A few years after his marriage and Ramses's birth, Emerson tried to make peace with his mother. She refused his attention, but was unable to prevent him from inheriting his grandfather's estate when she died.

==Appearance==
When he first appears in Crocodile on the Sandbank, Emerson is described (by Amelia, thus romantically) as tall, well-muscled, with "sapphirine" eyes and dark, wavy black hair. In The Mummy Case, he is described as having Titian highlights in his hair. He prefers to wear a beard, as he is self-conscious about the dimple in his chin (which he calls a cleft), but Amelia, who hates the beard and adores the dimple, makes him shave it at the earliest possible opportunity. In Crocodile, Amelia also describes him as having a "very hairy" chest and body, but this reference is never made again.

==Character==
Emerson is presented as a man of action. He is known to be short-tempered and irascible. His willingness to use violence is often enough to make him feared by all the petty criminals and crooked antiques dealers in Egypt.

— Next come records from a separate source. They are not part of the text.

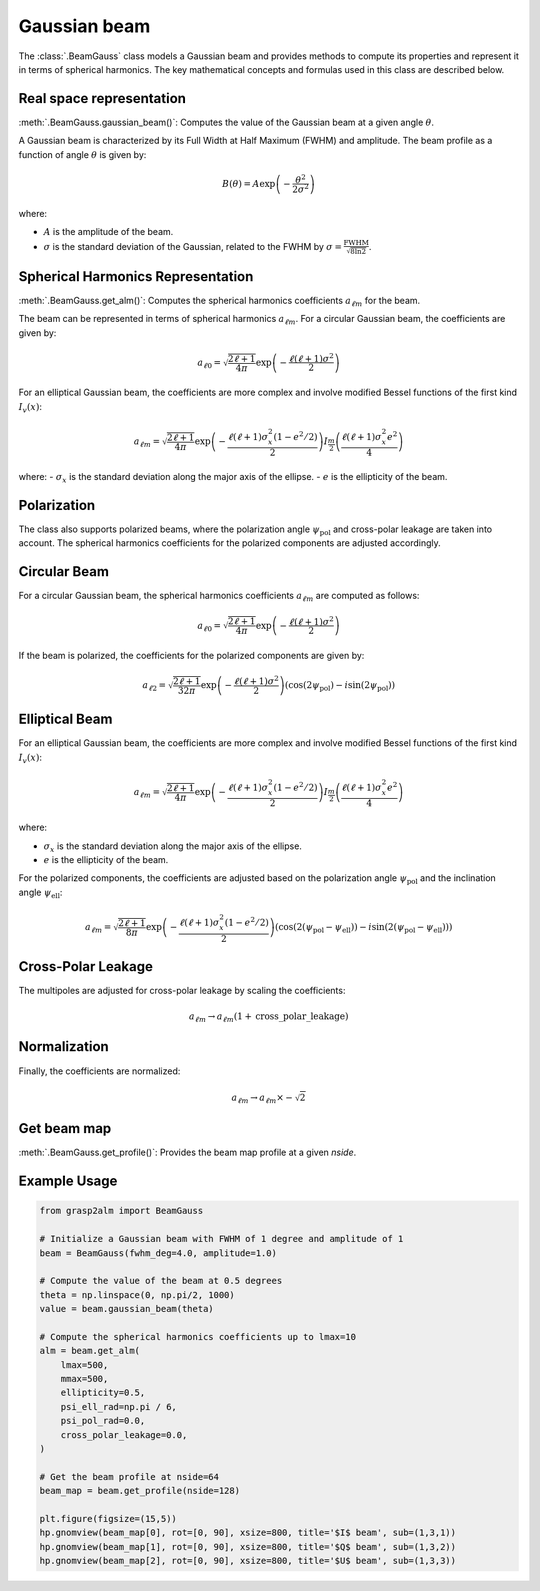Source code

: Gaussian beam
=============

The :class:`.BeamGauss` class models a Gaussian beam and provides methods to compute its properties and represent it in terms of spherical harmonics. The key mathematical concepts and formulas used in this class are described below.


Real space representation
-------------------------

:meth:`.BeamGauss.gaussian_beam()`: Computes the value of the Gaussian beam at a given angle :math:`\theta`.

A Gaussian beam is characterized by its Full Width at Half Maximum (FWHM) and amplitude. The beam profile as a function of angle :math:`\theta` is given by:

.. math::
   B(\theta) = A \exp\left(-\frac{\theta^2}{2\sigma^2}\right)

where:

* :math:`A` is the amplitude of the beam.
* :math:`\sigma` is the standard deviation of the Gaussian, related to the FWHM by :math:`\sigma = \frac{\text{FWHM}}{\sqrt{8 \ln 2}}`.

Spherical Harmonics Representation
----------------------------------


:meth:`.BeamGauss.get_alm()`: Computes the spherical harmonics coefficients :math:`a_{\ell m}` for the beam.

The beam can be represented in terms of spherical harmonics :math:`a_{\ell m}`. For a circular Gaussian beam, the coefficients are given by:

.. math::
   a_{\ell 0} = \sqrt{\frac{2\ell + 1}{4\pi}} \exp\left(-\frac{\ell(\ell + 1)\sigma^2}{2}\right)

For an elliptical Gaussian beam, the coefficients are more complex and involve modified Bessel functions of the first kind :math:`I_v(x)`:

.. math::
   a_{\ell m} = \sqrt{\frac{2\ell + 1}{4\pi}} \exp\left(-\frac{\ell(\ell + 1)\sigma_x^2 (1 - e^2/2)}{2}\right) I_{\frac{m}{2}}\left(\frac{\ell(\ell + 1)\sigma_x^2 e^2}{4}\right)

where:
- :math:`\sigma_x` is the standard deviation along the major axis of the ellipse.
- :math:`e` is the ellipticity of the beam.

Polarization
------------

The class also supports polarized beams, where the polarization angle :math:`\psi_{\text{pol}}` and cross-polar leakage are taken into account. The spherical harmonics coefficients for the polarized components are adjusted accordingly.

Circular Beam
-------------

For a circular Gaussian beam, the spherical harmonics coefficients :math:`a_{\ell m}` are computed as follows:

.. math::
   a_{\ell 0} = \sqrt{\frac{2\ell + 1}{4\pi}} \exp\left(-\frac{\ell(\ell + 1)\sigma^2}{2}\right)

If the beam is polarized, the coefficients for the polarized components are given by:

.. math::
   a_{\ell 2} = \sqrt{\frac{2\ell + 1}{32\pi}} \exp\left(-\frac{\ell(\ell + 1)\sigma^2}{2}\right) \left(\cos(2\psi_{\text{pol}}) - i\sin(2\psi_{\text{pol}})\right)

Elliptical Beam
---------------

For an elliptical Gaussian beam, the coefficients are more complex and involve modified Bessel functions of the first kind :math:`I_v(x)`:

.. math::
   a_{\ell m} = \sqrt{\frac{2\ell + 1}{4\pi}} \exp\left(-\frac{\ell(\ell + 1)\sigma_x^2 (1 - e^2/2)}{2}\right) I_{\frac{m}{2}}\left(\frac{\ell(\ell + 1)\sigma_x^2 e^2}{4}\right)

where:

* :math:`\sigma_x` is the standard deviation along the major axis of the ellipse.
* :math:`e` is the ellipticity of the beam.

For the polarized components, the coefficients are adjusted based on the polarization angle :math:`\psi_{\text{pol}}` and the inclination angle :math:`\psi_{\text{ell}}`:

.. math::
   a_{\ell m} = \sqrt{\frac{2\ell + 1}{8\pi}} \exp\left(-\frac{\ell(\ell + 1)\sigma_x^2 (1 - e^2/2)}{2}\right) \left(\cos(2(\psi_{\text{pol}} - \psi_{\text{ell}})) - i\sin(2(\psi_{\text{pol}} - \psi_{\text{ell}}))\right)

Cross-Polar Leakage
-------------------

The multipoles are adjusted for cross-polar leakage by scaling the coefficients:

.. math::
   a_{\ell m} \rightarrow a_{\ell m} (1 + \text{cross\_polar\_leakage})

Normalization
-------------

Finally, the coefficients are normalized:

.. math::
   a_{\ell m} \rightarrow a_{\ell m} \times -\sqrt{2}

Get beam map
------------
:meth:`.BeamGauss.get_profile()`: Provides the beam map profile at a given `nside`.

Example Usage
-------------

.. code-block:: python

    from grasp2alm import BeamGauss

    # Initialize a Gaussian beam with FWHM of 1 degree and amplitude of 1
    beam = BeamGauss(fwhm_deg=4.0, amplitude=1.0)

    # Compute the value of the beam at 0.5 degrees
    theta = np.linspace(0, np.pi/2, 1000)
    value = beam.gaussian_beam(theta)

    # Compute the spherical harmonics coefficients up to lmax=10
    alm = beam.get_alm(
        lmax=500,
        mmax=500,
        ellipticity=0.5,
        psi_ell_rad=np.pi / 6,
        psi_pol_rad=0.0,
        cross_polar_leakage=0.0,
    )

    # Get the beam profile at nside=64
    beam_map = beam.get_profile(nside=128)

    plt.figure(figsize=(15,5))
    hp.gnomview(beam_map[0], rot=[0, 90], xsize=800, title='$I$ beam', sub=(1,3,1))
    hp.gnomview(beam_map[1], rot=[0, 90], xsize=800, title='$Q$ beam', sub=(1,3,2))
    hp.gnomview(beam_map[2], rot=[0, 90], xsize=800, title='$U$ beam', sub=(1,3,3))

.. image:: images/elliptical_gaussbeam.png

Emerson remains unaware of his own character flaws. He considers himself the family’s only rational, even-tempered member and is a car and motorcycle enthusiast, despite his mechanical ineptitude. His reckless driving terrifies his family. He seizes every opportunity to disguise himself, especially with a false beard, though no one is ever fooled.

He is intolerant of bureaucracy and an advocate of careful methods of excavation and research. His methods are presented as a great contrast to those of well-known non-fictional archaeological adventurers, who can sometimes be found as minor characters in the books. More established and careful archaeologists, including William Flinders Petrie and Howard Carter, the discoverer and primary excavator of the tomb of Tutankhamun, are presented more positively.

The Emerson family adventures, to date, are set in Great Britain, Egypt and Palestine during the British Imperial period, beginning in approximately 1890 and extending through the 1920s.